Top of Material provided

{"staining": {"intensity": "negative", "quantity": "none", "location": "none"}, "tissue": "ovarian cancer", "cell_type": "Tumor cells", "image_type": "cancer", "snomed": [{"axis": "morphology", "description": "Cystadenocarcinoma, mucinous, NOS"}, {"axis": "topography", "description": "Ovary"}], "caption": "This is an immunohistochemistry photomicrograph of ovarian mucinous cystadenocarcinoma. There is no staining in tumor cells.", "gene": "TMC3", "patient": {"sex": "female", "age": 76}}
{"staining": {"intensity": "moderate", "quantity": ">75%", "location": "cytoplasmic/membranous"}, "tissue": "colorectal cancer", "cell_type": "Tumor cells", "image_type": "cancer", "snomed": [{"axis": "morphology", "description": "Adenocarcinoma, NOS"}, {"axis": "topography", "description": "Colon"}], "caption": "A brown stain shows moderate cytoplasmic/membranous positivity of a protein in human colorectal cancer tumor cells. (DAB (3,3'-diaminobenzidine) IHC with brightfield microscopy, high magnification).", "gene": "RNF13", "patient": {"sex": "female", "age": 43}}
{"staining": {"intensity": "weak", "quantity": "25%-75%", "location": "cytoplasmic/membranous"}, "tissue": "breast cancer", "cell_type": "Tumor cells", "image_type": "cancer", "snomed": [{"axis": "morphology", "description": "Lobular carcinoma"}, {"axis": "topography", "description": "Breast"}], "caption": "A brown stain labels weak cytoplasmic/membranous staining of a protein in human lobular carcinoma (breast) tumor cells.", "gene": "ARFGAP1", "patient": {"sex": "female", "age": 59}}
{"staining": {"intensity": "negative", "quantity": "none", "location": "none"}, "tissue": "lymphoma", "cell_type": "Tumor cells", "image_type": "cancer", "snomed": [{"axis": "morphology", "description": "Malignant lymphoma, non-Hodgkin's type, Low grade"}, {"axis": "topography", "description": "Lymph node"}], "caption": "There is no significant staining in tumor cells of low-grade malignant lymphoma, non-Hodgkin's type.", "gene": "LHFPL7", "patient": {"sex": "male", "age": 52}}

Bottom of Material provided

> What you should do: Retype the data. Keep every word as it stands.

> Task answer:
{"staining": {"intensity": "negative", "quantity": "none", "location": "none"}, "tissue": "ovarian cancer", "cell_type": "Tumor cells", "image_type": "cancer", "snomed": [{"axis": "morphology", "description": "Cystadenocarcinoma, mucinous, NOS"}, {"axis": "topography", "description": "Ovary"}], "caption": "This is an immunohistochemistry photomicrograph of ovarian mucinous cystadenocarcinoma. There is no staining in tumor cells.", "gene": "TMC3", "patient": {"sex": "female", "age": 76}}
{"staining": {"intensity": "moderate", "quantity": ">75%", "location": "cytoplasmic/membranous"}, "tissue": "colorectal cancer", "cell_type": "Tumor cells", "image_type": "cancer", "snomed": [{"axis": "morphology", "description": "Adenocarcinoma, NOS"}, {"axis": "topography", "description": "Colon"}], "caption": "A brown stain shows moderate cytoplasmic/membranous positivity of a protein in human colorectal cancer tumor cells. (DAB (3,3'-diaminobenzidine) IHC with brightfield microscopy, high magnification).", "gene": "RNF13", "patient": {"sex": "female", "age": 43}}
{"staining": {"intensity": "weak", "quantity": "25%-75%", "location": "cytoplasmic/membranous"}, "tissue": "breast cancer", "cell_type": "Tumor cells", "image_type": "cancer", "snomed": [{"axis": "morphology", "description": "Lobular carcinoma"}, {"axis": "topography", "description": "Breast"}], "caption": "A brown stain labels weak cytoplasmic/membranous staining of a protein in human lobular carcinoma (breast) tumor cells.", "gene": "ARFGAP1", "patient": {"sex": "female", "age": 59}}
{"staining": {"intensity": "negative", "quantity": "none", "location": "none"}, "tissue": "lymphoma", "cell_type": "Tumor cells", "image_type": "cancer", "snomed": [{"axis": "morphology", "description": "Malignant lymphoma, non-Hodgkin's type, Low grade"}, {"axis": "topography", "description": "Lymph node"}], "caption": "There is no significant staining in tumor cells of low-grade malignant lymphoma, non-Hodgkin's type.", "gene": "LHFPL7", "patient": {"sex": "male", "age": 52}}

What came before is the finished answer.